Malgré son agitation, Eugénie s'efforce de garder les idées claires. La personnalité des écrivains intervient dans le processus de sélection, elle le sait. Son interlocutrice reprend la parole:
— Voici ce que je propose. Je vais planifier une visioconférence avec la direction littéraire, et je vous en enverrai l'échéance par courriel. Nous aborderons les points essentiels et déciderons si, oui ou non, nous travaillerons ensemble.
Le cœur d'Eugénie dérape. Sa paume s'humidifie contre le récepteur téléphonique. Ainsi, ce n'est pas certain. Si près du but... Elle secoue la tête. Ce n'est pas possible. Rendue là, elle va réussir: elle le sent. Peu importe le nombre de corrections à effectuer, elle se conformera. Les meilleurs écrivains ne suggèrent-ils pas d'en faire autant? Dans la foulée, elle se promet d’accepter les clauses du contrat. Les éditions Vaudagne sont une excellente maison. Eugénie a confiance. Elle répond en souriant:
— C'est parfait. J'attendrai de vos nouvelles avec impatience!
Les deux femmes raccrochent après avoir confirmé les adresses courriel.
Une joie fulgurante envahit Eugénie. Ses histoires vont être publiées. Un recueil paraîtra, avec son nom sur la jaquette et ses mots à l'intérieur. Il ornera les étagères des librairies et les tables de chevet; les gens le liront sur les bancs ou dans l'autobus; elle le reconnaîtra entre leurs mains. On en parlera dans les journaux.
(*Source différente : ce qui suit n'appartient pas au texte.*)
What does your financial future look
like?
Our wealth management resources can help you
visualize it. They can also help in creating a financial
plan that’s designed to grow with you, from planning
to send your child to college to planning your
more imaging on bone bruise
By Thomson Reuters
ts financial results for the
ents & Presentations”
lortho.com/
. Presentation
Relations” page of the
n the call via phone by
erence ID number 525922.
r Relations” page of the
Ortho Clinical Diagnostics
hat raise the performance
Eugénie éprouve le besoin de s'asseoir. La tête lui tourne.
Une fois assise, elle se souvient: le thé. Elle se lève, rallume sous la bouilloire. Ensuite, elle traverse le salon. Rondo et Veneziano ondulent dans leur aquarium. Eugénie regarde par la fenêtre. Une rangée d'arbres verdoyants cache en partie les immeubles stylés que l'on aperçoit au loin. Elle imagine une dame dans sa cuisine. Elle lit le livre d'Eugénie, et elle vit un bon moment. Eugénie s'apaise. En tant qu’auteure, composer des textes donne du sens à sa vie. Le reste ne lui appartient pas. Le thé est prêt; Eugénie dépose la tasse sur son bureau, puis tout naturellement, se remet au travail.